How to tame a hurricane
Wind turbines play a key role in tackling climate change, but now it seems they may also be able to mitigate hurricanes.
Wind speeds recorded downwind of wind farms are lower, as the spinning turbines have taken energy out of the passing wind. Scientists are looking at how this could affect storms.
Publishing in the journal Nature Climate Change, researchers based at the University of Delaware and at Stanford University, explain that if a large array of wind turbines were put in the right place, it could reduce hurricane wind speeds by up to 92 miles per hour and reduce storm surge, which is a key cause of flooding, by up to 79 per cent.
The team used information from previous hurricanes, including Katrina, which killed over 1800 people in 2005, and the more recent Sandy of 2012, which caused approximately US$82 billion of damage, to build a computer model of the storms.
They could then calculate what would have happened had there been an off-shore wind farm in the path of the storm.
In the case of a hurricane, the middle or 'eye' of the storm has the strongest wind speeds, about 50 metres per second (m/s), whereas in the outer edges of the hurricane the wind speeds are only about 20m/s.
As the storm comes in from the ocean, the outer edges are the first to hit the turbines. At these wind speeds, the turbines are still able to spin and convert the wind energy into electricity.

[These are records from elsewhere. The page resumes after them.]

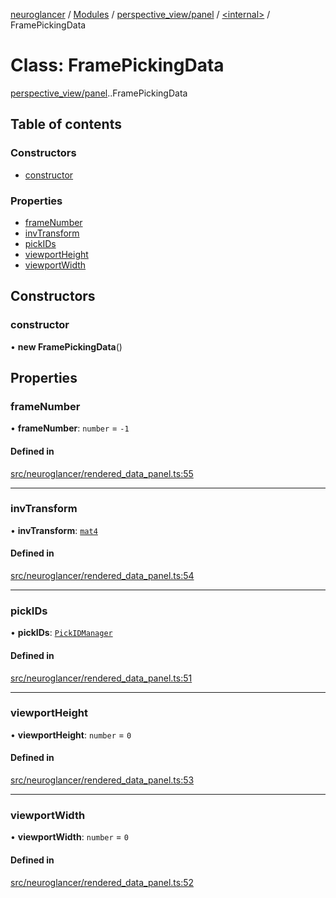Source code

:[neuroglancer](../README.md) / [Modules](../modules.md) / [perspective\_view/panel](../modules/perspective_view_panel.md) / [<internal\>](../modules/perspective_view_panel._internal_.md) / FramePickingData

# Class: FramePickingData

[perspective_view/panel](../modules/perspective_view_panel.md).[<internal>](../modules/perspective_view_panel._internal_.md).FramePickingData

## Table of contents

### Constructors

- [constructor](perspective_view_panel._internal_.FramePickingData.md#constructor)

### Properties

- [frameNumber](perspective_view_panel._internal_.FramePickingData.md#framenumber)
- [invTransform](perspective_view_panel._internal_.FramePickingData.md#invtransform)
- [pickIDs](perspective_view_panel._internal_.FramePickingData.md#pickids)
- [viewportHeight](perspective_view_panel._internal_.FramePickingData.md#viewportheight)
- [viewportWidth](perspective_view_panel._internal_.FramePickingData.md#viewportwidth)

## Constructors

### constructor

• **new FramePickingData**()

## Properties

### frameNumber

• **frameNumber**: `number` = `-1`

#### Defined in

[src/neuroglancer/rendered_data_panel.ts:55](https://github.com/ActiveBrainAtlas2/neuroglancer/blob/1beb5d34/src/neuroglancer/rendered_data_panel.ts#L55)

___

### invTransform

• **invTransform**: [`mat4`](util_geom.mat4.md)

#### Defined in

[src/neuroglancer/rendered_data_panel.ts:54](https://github.com/ActiveBrainAtlas2/neuroglancer/blob/1beb5d34/src/neuroglancer/rendered_data_panel.ts#L54)

___

### pickIDs

• **pickIDs**: [`PickIDManager`](annotation_renderlayer._internal_.PickIDManager.md)

#### Defined in

[src/neuroglancer/rendered_data_panel.ts:51](https://github.com/ActiveBrainAtlas2/neuroglancer/blob/1beb5d34/src/neuroglancer/rendered_data_panel.ts#L51)

___

### viewportHeight

• **viewportHeight**: `number` = `0`

#### Defined in

[src/neuroglancer/rendered_data_panel.ts:53](https://github.com/ActiveBrainAtlas2/neuroglancer/blob/1beb5d34/src/neuroglancer/rendered_data_panel.ts#L53)

___

### viewportWidth

• **viewportWidth**: `number` = `0`

#### Defined in

[src/neuroglancer/rendered_data_panel.ts:52](https://github.com/ActiveBrainAtlas2/neuroglancer/blob/1beb5d34/src/neuroglancer/rendered_data_panel.ts#L52)
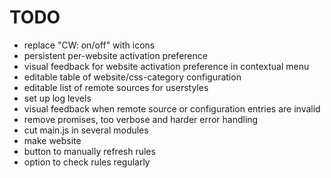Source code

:# TODO

- replace "CW: on/off" with icons
- persistent per-website activation preference
- visual feedback for website activation preference in contextual menu
- editable table of website/css-category configuration
- editable list of remote sources for userstyles
- set up log levels
- visual feedback when remote source or configuration entries are invalid
- remove promises, too verbose and harder error handling
- cut main.js in several modules
- make website
- button to manually refresh rules
- option to check rules regularly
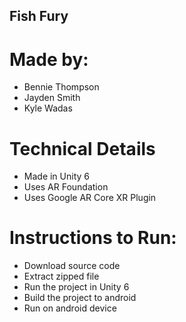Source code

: ## Fish Fury
# Made by:
- Bennie Thompson
- Jayden Smith
- Kyle Wadas

# Technical Details
- Made in Unity 6
- Uses AR Foundation
- Uses Google AR Core XR Plugin

# Instructions to Run:
- Download source code
- Extract zipped file
- Run the project in Unity 6
- Build the project to android
- Run on android device
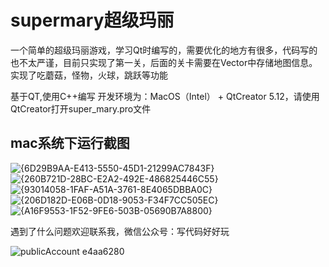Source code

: # supermary超级玛丽  
 
一个简单的超级玛丽游戏，学习Qt时编写的，需要优化的地方有很多，代码写的也不太严谨，目前只实现了第一关，后面的关卡需要在Vector中存储地图信息。
实现了吃蘑菇，怪物，火球，跳跃等功能

基于QT,使用C++编写
开发环境为：MacOS（Intel） + QtCreator 5.12，请使用QtCreator打开super_mary.pro文件

## mac系统下运行截图
![{6D29B9AA-E413-5550-45D1-21299AC7843F}](https://user-images.githubusercontent.com/63393116/113793329-9534c580-977a-11eb-8034-864b9ab6401f.JPG)
![{260B721D-28BC-E2A2-492E-486825446C55}](https://user-images.githubusercontent.com/63393116/113793359-a54ca500-977a-11eb-8e00-63bac1e4ba2a.JPG)
![{93014058-1FAF-A51A-3761-8E4065DBBA0C}](https://user-images.githubusercontent.com/63393116/113793375-b39ac100-977a-11eb-9bef-2f830171c52e.JPG)
![{206D182D-E06B-0D18-9053-F34F7CC505EC}](https://user-images.githubusercontent.com/63393116/113793400-c3b2a080-977a-11eb-9f50-44b7712d7dc3.JPG)
![{A16F9553-1F52-9FE6-503B-05690B7A8800}](https://user-images.githubusercontent.com/63393116/113793406-c8775480-977a-11eb-98fe-8082cbd393f8.JPG)

遇到了什么问题欢迎联系我，微信公众号：写代码好好玩

![publicAccount e4aa6280](https://user-images.githubusercontent.com/63393116/201521723-9da08dcd-a37a-44b4-bed5-02ddbde5d593.jpg)


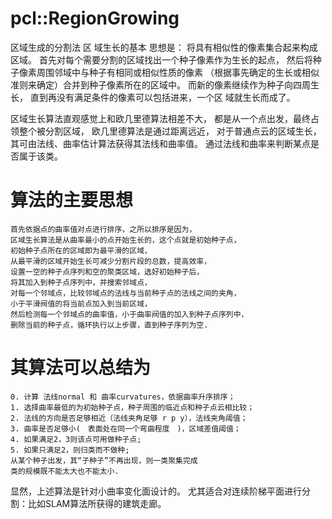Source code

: # pcl::RegionGrowing

区域生成的分割法
区 域生长的基本 思想是： 将具有相似性的像素集合起来构成区域。
首先对每个需要分割的区域找出一个种子像素作为生长的起点，
然后将种子像素周围邻域中与种子有相同或相似性质的像素 
（根据事先确定的生长或相似准则来确定）合并到种子像素所在的区域中。
而新的像素继续作为种子向四周生长，
直到再没有满足条件的像素可以包括进来，一个区 域就生长而成了。
 
区域生长算法直观感觉上和欧几里德算法相差不大，
都是从一个点出发，最终占领整个被分割区域，
欧几里德算法是通过距离远近，
对于普通点云的区域生长，其可由法线、曲率估计算法获得其法线和曲率值。
通过法线和曲率来判断某点是否属于该类。

# 算法的主要思想

	首先依据点的曲率值对点进行排序，之所以排序是因为，
	区域生长算法是从曲率最小的点开始生长的，这个点就是初始种子点，
	初始种子点所在的区域即为最平滑的区域，
	从最平滑的区域开始生长可减少分割片段的总数，提高效率，
	设置一空的种子点序列和空的聚类区域，选好初始种子后，
	将其加入到种子点序列中，并搜索邻域点，
	对每一个邻域点，比较邻域点的法线与当前种子点的法线之间的夹角，
	小于平滑阀值的将当前点加入到当前区域，
	然后检测每一个邻域点的曲率值，小于曲率阀值的加入到种子点序列中，
	删除当前的种子点，循环执行以上步骤，直到种子序列为空.

# 其算法可以总结为

    0. 计算 法线normal 和 曲率curvatures，依据曲率升序排序；
    1. 选择曲率最低的为初始种子点，种子周围的临近点和种子点云相比较；
    2. 法线的方向是否足够相近（法线夹角足够 r p y），法线夹角阈值；
    3. 曲率是否足够小(　表面处在同一个弯曲程度　)，区域差值阈值；
    4. 如果满足2，3则该点可用做种子点;
    5. 如果只满足2，则归类而不做种;
    从某个种子出发，其“子种子”不再出现，则一类聚集完成
    类的规模既不能太大也不能太小.
 
 
显然，上述算法是针对小曲率变化面设计的。
尤其适合对连续阶梯平面进行分割：比如SLAM算法所获得的建筑走廊。

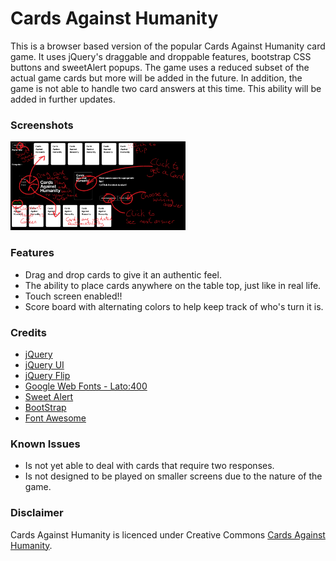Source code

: # Cards Against Humanity

This is a browser based version of the popular Cards Against Humanity card game. It uses jQuery's draggable and droppable features, bootstrap CSS buttons and sweetAlert popups. The game uses a reduced subset of the actual game cards but more will be added in the future. In addition, the game is not able to handle two card answers at this time. This ability will be added in further updates.

### Screenshots
<img src="images/helpScreen.png" width="280">

### Features
* Drag and drop cards to give it an authentic feel.
* The ability to place cards anywhere on the table top, just like in real life.
* Touch screen enabled!!
* Score board with alternating colors to help keep track of who's turn it is.

### Credits
* [jQuery](http://jquery.com)
* [jQuery UI](http://jqueryui.com)
* [jQuery Flip](http://nnattawat.github.io/flip/)
* [Google Web Fonts - Lato:400](http://google.com/fonts)
* [Sweet Alert](http://t4t5.github.io/sweetalert/)
* [BootStrap](https://netdna.bootstrapcdn.com)
* [Font Awesome](http://fortawesome.github.io/Font-Awesome/)

### Known Issues
* Is not yet able to deal with cards that require two responses.
* Is not designed to be played on smaller screens due to the nature of the game.

### Disclaimer
Cards Against Humanity is licenced under Creative Commons [Cards Against Humanity](http://cardsagainsthumanity.com/).
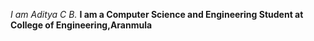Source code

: *I am Aditya C B.*
__I am a Computer Science and Engineering Student at College of Engineering,Aranmula__
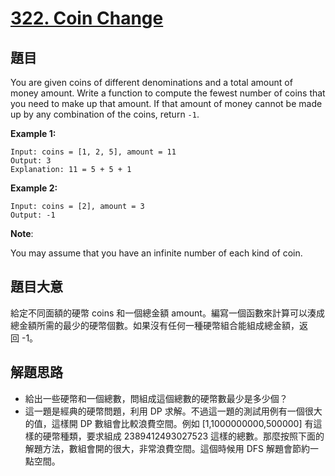 # [322. Coin Change](https://leetcode.com/problems/coin-change/)


## 題目

You are given coins of different denominations and a total amount of money amount. Write a function to compute the fewest number of coins that you need to make up that amount. If that amount of money cannot be made up by any combination of the coins, return `-1`.

**Example 1:**

    Input: coins = [1, 2, 5], amount = 11
    Output: 3 
    Explanation: 11 = 5 + 5 + 1

**Example 2:**

    Input: coins = [2], amount = 3
    Output: -1

**Note**:

You may assume that you have an infinite number of each kind of coin.

## 題目大意

給定不同面額的硬幣 coins 和一個總金額 amount。編寫一個函數來計算可以湊成總金額所需的最少的硬幣個數。如果沒有任何一種硬幣組合能組成總金額，返回 -1。



## 解題思路

- 給出一些硬幣和一個總數，問組成這個總數的硬幣數最少是多少個？
- 這一題是經典的硬幣問題，利用 DP 求解。不過這一題的測試用例有一個很大的值，這樣開 DP 數組會比較浪費空間。例如 [1,1000000000,500000] 有這樣的硬幣種類，要求組成 2389412493027523 這樣的總數。那麼按照下面的解題方法，數組會開的很大，非常浪費空間。這個時候用 DFS 解題會節約一點空間。

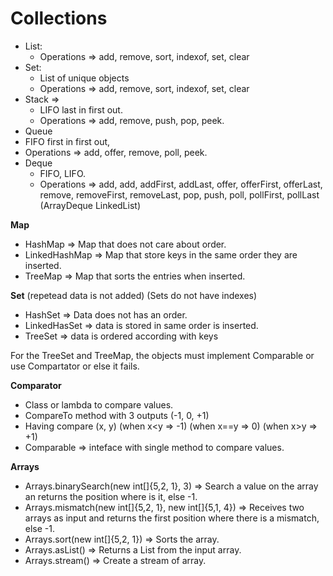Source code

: # Collections

- List: 
  - Operations => add, remove, sort, indexof, set, clear
- Set: 
  - List of unique objects
  - Operations => add, remove, sort, indexof, set, clear
- Stack => 
  - LIFO last in first out. 
  - Operations => add, remove, push, pop, peek.
- Queue 
- FIFO first in first out, 
-  Operations => add, offer, remove, poll, peek.
- Deque
  - FIFO, LIFO. 
  - Operations => add, add, addFirst, addLast, offer, offerFirst, offerLast, remove, removeFirst, removeLast, pop, push, poll, pollFirst, pollLast (ArrayDeque LinkedList)


**Map**
- HashMap => Map that does not care about order.
- LinkedHashMap => Map that store keys in the same order they are inserted.
- TreeMap => Map that sorts the entries when inserted. 

**Set** (repetead data is not added) (Sets do not have indexes)
- HashSet => Data does not has an order.
- LinkedHasSet => data is stored in same order is inserted.
- TreeSet => data is ordered according with keys

For the TreeSet and TreeMap, the objects must implement Comparable or use Compartator or else it fails.

**Comparator**
   - Class or lambda to compare values. 
   - CompareTo method with 3 outputs (-1, 0, +1)
   - Having compare (x, y) (when x<y => -1) (when x==y => 0)  (when x>y => +1) 
- Comparable => inteface with single method to compare values. 


**Arrays**

- Arrays.binarySearch(new int[]{5,2, 1}, 3) => Search a value on the array an returns the position where is it, else -1.
- Arrays.mismatch(new int[]{5,2, 1}, new int[]{5,1, 4}) => Receives two arrays as input and returns the first position where there is a mismatch, else -1.
- Arrays.sort(new int[]{5,2, 1}) => Sorts the array.
- Arrays.asList() => Returns a List from the input array.
- Arrays.stream() => Create a stream of array.





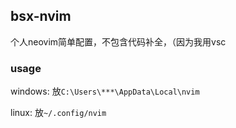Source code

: ## bsx-nvim
个人neovim简单配置，不包含代码补全，（因为我用vsc

### usage
windows: 放`C:\Users\***\AppData\Local\nvim`

linux: 放`~/.config/nvim`
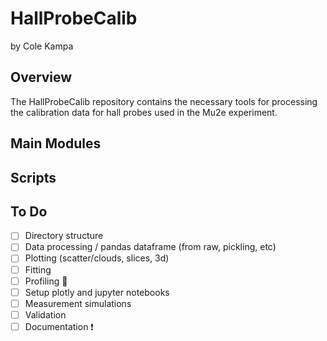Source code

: # HallProbeCalib
by Cole Kampa
## Overview
The HallProbeCalib repository contains the necessary tools for processing the calibration data for hall probes used in the Mu2e experiment.
## Main Modules
## Scripts
## To Do
- [ ] Directory structure
- [ ] Data processing / pandas dataframe (from raw, pickling, etc)
- [ ] Plotting (scatter/clouds, slices, 3d)
- [ ] Fitting
- [ ] Profiling :racehorse:
- [ ] Setup plotly and jupyter notebooks
- [ ] Measurement simulations
- [ ] Validation
- [ ] Documentation :exclamation:
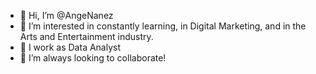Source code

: - 👋 Hi, I’m @AngeNanez
- 👀 I’m interested in constantly learning, in Digital Marketing, and in the Arts and Entertainment industry.
- 🌱 I work as Data Analyst
- 💞️ I’m always looking to collaborate!

<!---
AngeNanez/AngeNanez is a ✨ special ✨ repository because its `README.md` (this file) appears on your GitHub profile.
You can click the Preview link to take a look at your changes.
--->
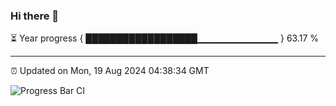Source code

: ### Hi there 👋

⏳ Year progress { ██████████████████▁▁▁▁▁▁▁▁▁▁▁▁ } 63.17 %

---

⏰ Updated on Mon, 19 Aug 2024 04:38:34 GMT

![Progress Bar CI](https://github.com/IshwaranRudhara/GIT-ACTION/workflows/Progress%20Bar%20CI/badge.svg)
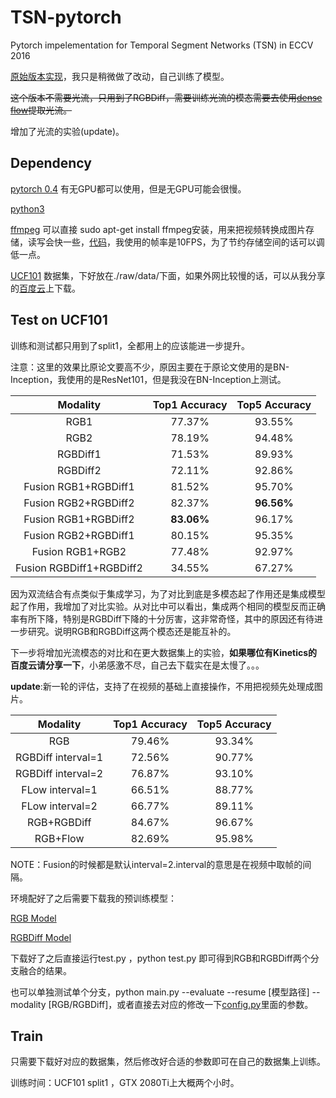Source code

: # TSN-pytorch
Pytorch impelementation for Temporal Segment Networks (TSN) in ECCV 2016

[原始版本实现](https://github.com/yjxiong/tsn-pytorch)，我只是稍微做了改动，自己训练了模型。

~~这个版本不需要光流，只用到了RGBDiff，需要训练光流的模态需要去使用[dense flow](https://github.com/yjxiong/dense_flow/tree/c9369a32ea491001db5298dfda1fa227a912d34f)提取光流。~~

增加了光流的实验(update)。

## Dependency

[pytorch 0.4](https://pytorch.org/) 有无GPU都可以使用，但是无GPU可能会很慢。

[python3]()

[ffmpeg]() 可以直接 sudo apt-get install ffmpeg安装，用来把视频转换成图片存储，读写会快一些，[代码](https://github.com/JJBOY/TSN-pytorch/blob/master/raw/video2img.sh)，我使用的帧率是10FPS，为了节约存储空间的话可以调低一点。

[UCF101](http://crcv.ucf.edu/data/UCF101.php) 数据集，下好放在./raw/data/下面，如果外网比较慢的话，可以从我分享的[百度云](https://pan.baidu.com/s/1OlGZ5HSy63k8oj_bEcxowA)上下载。

##  Test on UCF101

训练和测试都只用到了split1，全都用上的应该能进一步提升。

注意：这里的效果比原论文要高不少，原因主要在于原论文使用的是BN-Inception，我使用的是ResNet101，但是我没在BN-Inception上测试。

| Modality | Top1 Accuracy   |  Top5 Accuracy      |
| :------: | :-------------: | :----: |
|   RGB1   | 77.37% | 93.55% |
| RGB2 | 78.19% | 94.48% |
| RGBDiff1 | 71.53% | 89.93% |
| RGBDiff2 | 72.11% | 92.86% |
| Fusion RGB1+RGBDiff1 | 81.52% | 95.70% |
| Fusion RGB2+RGBDiff2 | 82.37% | __96.56%__ |
| Fusion RGB1+RGBDiff2 | __83.06%__ | 96.17% |
| Fusion RGB2+RGBDiff1 | 80.15% | 95.35% |
| Fusion RGB1+RGB2 | 77.48% | 92.97% |
| Fusion RGBDiff1+RGBDiff2 | 34.55% | 67.27% |

因为双流结合有点类似于集成学习，为了对比到底是多模态起了作用还是集成模型起了作用，我增加了对比实验。从对比中可以看出，集成两个相同的模型反而正确率有所下降，特别是RGBDiff下降的十分厉害，这非常奇怪，其中的原因还有待进一步研究。说明RGB和RGBDiff这两个模态还是能互补的。

下一步将增加光流模态的对比和在更大数据集上的实验，__如果哪位有Kinetics的百度云请分享一下__，小弟感激不尽，自己去下载实在是太慢了。。。

__update__:新一轮的评估，支持了在视频的基础上直接操作，不用把视频先处理成图片。

| Modality | Top1 Accuracy   |  Top5 Accuracy      |
| :------: | :-------------: | :----: |
| RGB     | 79.46% | 93.34% |
| RGBDiff interval=1     | 72.56% | 90.77% |
| RGBDiff interval=2     | 76.87% | 93.10% |
| FLow interval=1     | 66.51% | 88.77% |
| FLow interval=2     | 66.77% | 89.11% |
| RGB+RGBDiff     | 84.67% | 96.67% |
| RGB+Flow        | 82.69% | 95.98% |

NOTE：Fusion的时候都是默认interval=2.interval的意思是在视频中取帧的间隔。




环境配好了之后需要下载我的预训练模型：

[RGB Model](https://pan.baidu.com/s/15TO-O4yo6Lljoh4sT0x9zA)

[RGBDiff Model](https://pan.baidu.com/s/1vQObFdfjMmb6hb78Feb6lw)

下载好了之后直接运行test.py ，python test.py 即可得到RGB和RGBDiff两个分支融合的结果。

也可以单独测试单个分支，python main.py --evaluate --resume [模型路径] --modality [RGB/RGBDiff]，或者直接去对应的修改一下[config.py](https://github.com/JJBOY/TSN-pytorch/blob/master/config.py)里面的参数。

## Train

只需要下载好对应的数据集，然后修改好合适的参数即可在自己的数据集上训练。

训练时间：UCF101 split1 ，GTX 2080Ti上大概两个小时。
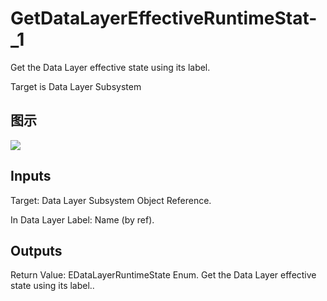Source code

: # GetDataLayerEffectiveRuntimeStat-_1

Get the Data Layer effective state using its label.

Target is Data Layer Subsystem

## 图示

![]($-20221218-18345670.png)

## Inputs

Target: Data Layer Subsystem Object Reference.

In Data Layer Label: Name (by ref).  

## Outputs

Return Value: EDataLayerRuntimeState Enum. Get the Data Layer effective state using its label..

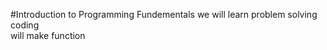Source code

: #Introduction to Programming Fundementals
we will learn problem solving\
coding\
will make function
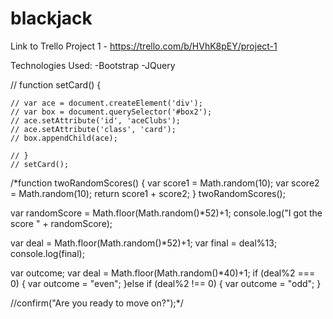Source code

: # blackjack
Link to Trello Project 1 - https://trello.com/b/HVhK8pEY/project-1

Technologies Used:
  -Bootstrap
  -JQuery

// function setCard() {

	// var ace = document.createElement('div');
	// var box = document.querySelector('#box2');
	// ace.setAttribute('id', 'aceClubs');
	// ace.setAttribute('class', 'card');
	// box.appendChild(ace);

	// }
	// setCard();

  
  
  /*function twoRandomScores() {
    var score1 = Math.random(10);
    var score2 = Math.random(10);
    return score1 + score2;
}
twoRandomScores();

var randomScore = Math.floor(Math.random()*52)+1;
console.log("I got the score " + randomScore);

var deal = Math.floor(Math.random()*52)+1;
var final = deal%13;
console.log(final);


var outcome;
var deal = Math.floor(Math.random()*40)+1;
if (deal%2 === 0) {
    var outcome = "even";
}else if (deal%2 !== 0) {
    var outcome = "odd";
}

//confirm("Are you ready to move on?");*/
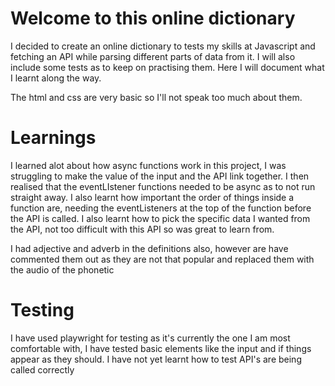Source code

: # Welcome to this online dictionary

I decided to create an online dictionary to tests my skills at Javascript and fetching an API while parsing different parts of data from it. I will also include some tests as to keep on practising them.
Here I will document what I learnt along the way.

The html and css are very basic so I'll not speak too much about them.

# Learnings

I learned alot about how async functions work in this project, I was struggling to make the value of the input and the API link together. I then realised that the eventLIstener functions needed to be async as to not run straight away.
I also learnt how important the order of things inside a function are, needing the eventListeners at the top of the function before the API is called.
I also learnt how to pick the specific data I wanted from the API, not too difficult with this API so was great to learn from.

I had adjective and adverb in the definitions also, however are have commented them out as they are not that popular and replaced them with the audio of the phonetic

# Testing

I have used playwright for testing as it's currently the one I am most comfortable with, I have tested basic elements like the input and if things appear as they should. I have not yet learnt how to test API's are being called correctly
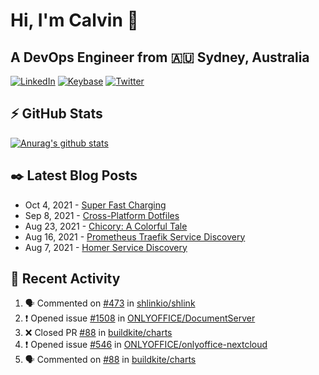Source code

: # Hi, I'm Calvin 🍭
## A DevOps Engineer from 🇦🇺 Sydney, Australia</h3>

[![LinkedIn](https://img.shields.io/badge/-c–bui-0077B5?style=flat-square&labelColor=0077B5&logo=LinkedIn&logoColor=white)](https://www.linkedin.com/in/c-bui/)
[![Keybase](https://img.shields.io/badge/-calvinbui-ff6f21?style=flat-square&labelColor=ff6f21&logo=Keybase&logoColor=white)](https://keybase.io/calvinbui)
[![Twitter](https://img.shields.io/badge/-ASAPCalvin-1DA1F2?style=flat-square&labelColor=1DA1F2&logo=Twitter&logoColor=white)](https://twitter.com/ASAPCalvin)

<!-- https://github.com/rishavanand/github-profilinator -->
## ⚡ GitHub Stats
[![Anurag's github stats](https://github-readme-stats.vercel.app/api?username=calvinbui&count_private=true&hide_title=true)](https://github.com/anuraghazra/github-readme-stats)

<!-- https://github.com/gautamkrishnar/blog-post-workflow -->
## ✒️ Latest Blog Posts

<!-- BLOG-POST-LIST:START -->
- Oct 4, 2021 - [Super Fast Charging](https://calvin.me/super-fast-charging)
- Sep 8, 2021 - [Cross-Platform Dotfiles](https://calvin.me/cross-platform-dotfiles)
- Aug 23, 2021 - [Chicory: A Colorful Tale](https://calvin.me/chicory)
- Aug 16, 2021 - [Prometheus Traefik Service Discovery](https://calvin.me/prometheus-traefik-service-discovery)
- Aug 7, 2021 - [Homer Service Discovery](https://calvin.me/homer-service-discovery)

<!-- BLOG-POST-LIST:END -->

## 🏃‍ Recent Activity

<!--START_SECTION:activity-->
1. 🗣 Commented on [#473](https://github.com/shlinkio/shlink/issues/473) in [shlinkio/shlink](https://github.com/shlinkio/shlink)
2. ❗️ Opened issue [#1508](https://github.com/ONLYOFFICE/DocumentServer/issues/1508) in [ONLYOFFICE/DocumentServer](https://github.com/ONLYOFFICE/DocumentServer)
3. ❌ Closed PR [#88](https://github.com/buildkite/charts/pull/88) in [buildkite/charts](https://github.com/buildkite/charts)
4. ❗️ Opened issue [#546](https://github.com/ONLYOFFICE/onlyoffice-nextcloud/issues/546) in [ONLYOFFICE/onlyoffice-nextcloud](https://github.com/ONLYOFFICE/onlyoffice-nextcloud)
5. 🗣 Commented on [#88](https://github.com/buildkite/charts/issues/88) in [buildkite/charts](https://github.com/buildkite/charts)
<!--END_SECTION:activity-->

This reduces the wind speed, with the knock-on effect of de-powering the whole storm and cutting down the potential of the hurricane to do damage to coastal areas.
The researchers performed numerous simulations, varying the number of wind turbines in the farm, with hundreds of thousands to tens of thousands required to achieve the effect. But are wind farms of this size feasible?
According to study co-author Dr Cristina Archer, from the University of Delaware, "tens of thousands [of turbines] could be a realistic scenario, it would obviously take a long time and it would require commitment".
Focusing on smaller scale wind farms, Archer points out that even "with one tenth of the turbines you would think you only get one tenth of the benefit but you don't, you actually get more than sixty per cent of the benefit ... with a smaller number of turbines than we used in the study, we are confident there are still benefits".
Archer added "anything with a relatively large structure and has high winds would be impacted the same as the hurricane". Therefore wind farms could provide storm protection for many more areas.
These farms would provide the most cost-effective storm protection to nearby coastal areas compared with other strategies, such as sea walls, as they may effectively pay for themselves through the electricity generated.